Joining East West in September was “perfect timing,” said Kitchens, as it coincided with some banks’ efforts to lower their energy exposure. This opened up opportunities for others able to offer meaningful amounts of fresh capital, typically to E&Ps with performing loans that were seeking new banking relationships, or which had been encouraged to seek new facilities in order to lower a bank’s aggregate energy exposure.
“The timing was very purposeful,” she said. “For us, there was considerable opportunity to be a source of new financing in a senior debt market that was fairly active in managing its outstanding exposures, and where we had no prior exposure weighing us down.”
In some cases, banks needing to lower their energy exposure include small regional and community banks, particularly if energy accounts for as much as 10% of total loan assets or over 50% of “at risk” capital, said Kitchens.

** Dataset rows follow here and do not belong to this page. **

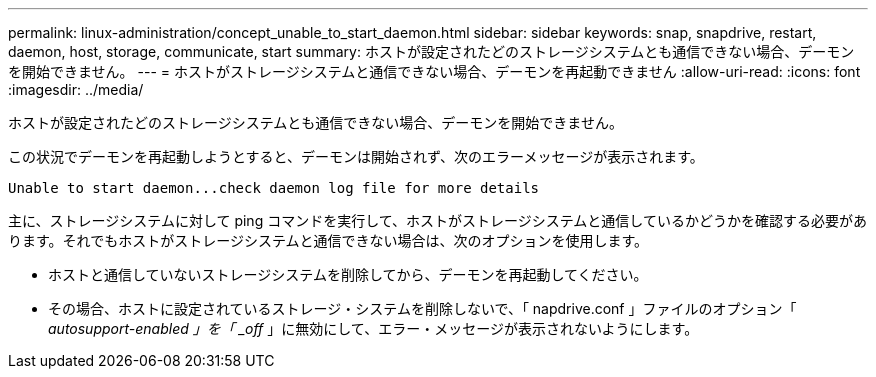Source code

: ---
permalink: linux-administration/concept_unable_to_start_daemon.html 
sidebar: sidebar 
keywords: snap, snapdrive, restart, daemon, host, storage, communicate, start 
summary: ホストが設定されたどのストレージシステムとも通信できない場合、デーモンを開始できません。 
---
= ホストがストレージシステムと通信できない場合、デーモンを再起動できません
:allow-uri-read: 
:icons: font
:imagesdir: ../media/


[role="lead"]
ホストが設定されたどのストレージシステムとも通信できない場合、デーモンを開始できません。

この状況でデーモンを再起動しようとすると、デーモンは開始されず、次のエラーメッセージが表示されます。

[listing]
----
Unable to start daemon...check daemon log file for more details
----
主に、ストレージシステムに対して ping コマンドを実行して、ホストがストレージシステムと通信しているかどうかを確認する必要があります。それでもホストがストレージシステムと通信できない場合は、次のオプションを使用します。

* ホストと通信していないストレージシステムを削除してから、デーモンを再起動してください。
* その場合、ホストに設定されているストレージ・システムを削除しないで、「 napdrive.conf 」ファイルのオプション「 _autosupport-enabled 」を「 _off_ 」に無効にして、エラー・メッセージが表示されないようにします。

The degree of urgency varies but is more acute for those with loans that were originated at higher oil prices, with higher price decks and advance rates, she noted.
“If they don’t scale back below 10% of total assets, they tend to get beaten up for not having enough diversification of their assets,” she said. “Notably, management of a bank’s capital allocation is extremely important, as a bank has to have appropriate capital not only from a regulatory perspective, but also to fuel its growth. Additionally, there are larger credit syndications that are likely to be reconstituted in the energy sector in order to manage credit downgrades.”
In terms of this spring’s borrowing base redeterminations, Kitchens strikes a less alarmist tone than some observers.
“A lot of people are under the impression that the upcoming borrowing base redetermination season is going to be materially worse than last fall,” she said. “What they’re missing is that it’s been known for a year that the commodity hedge positions will have rolled off at the end of last year and that they can’t be replaced. If there are covenant breaches and other issues that have to be addressed, that’s also a factor that’s already been taken into consideration. That’s already in the projections. It’s not a surprise to the banks or to the clients.”
The bottom line for Kitchens is that the spring redeterminations are not expected to be materially different than in the fall. “Yes, there will probably be some deeper cuts on a case-by-case basis, and those will progress more rapidly to asset sales and workouts,” she said. “But, on average, you’re probably not going to see more than another 15% to 20% decrease in borrowing bases.”
Not that there is no cause for concern, especially if the lower-for-longer thesis bears out, said Kitchens.
“The longer the duration of a lower price environment, and the less capex that’s being spent to offset depletion, the riskier the credits become,” she observed.
In that vein, she pointed to the Shared National Credit Exam conducted by the Federal Reserve, which found that classified commitments—a credit rated substandard, doubtful or loss—among oil and gas borrowers totaled $34.2 billion in 2015. This represented 15% of total classified commitments as compared to 3.6%, totaling $6.9 billion, in 2014.
And to strengthen less robust balance sheets, the more leveraged E&Ps are likely to turn increasingly to asset sales, according to Kitchens.
“The longer the price downturn lasts, or perhaps more importantly, the longer everyone thinks it will last, the more pressure will build from lenders to have their clients shore up their balance sheets with asset sales,” she said. She advised moving swiftly: “Don’t be caught in the middle of a rush to market.”
In addition to E&Ps being proactive in terms of asset sales, joint ventures and M&A activity are also on the horizon. For deals, the bid-ask spread is likely to narrow, probably in the late summer, she forecast, and this could kick off a “fairly robust M&A marketplace” for which her team is ready.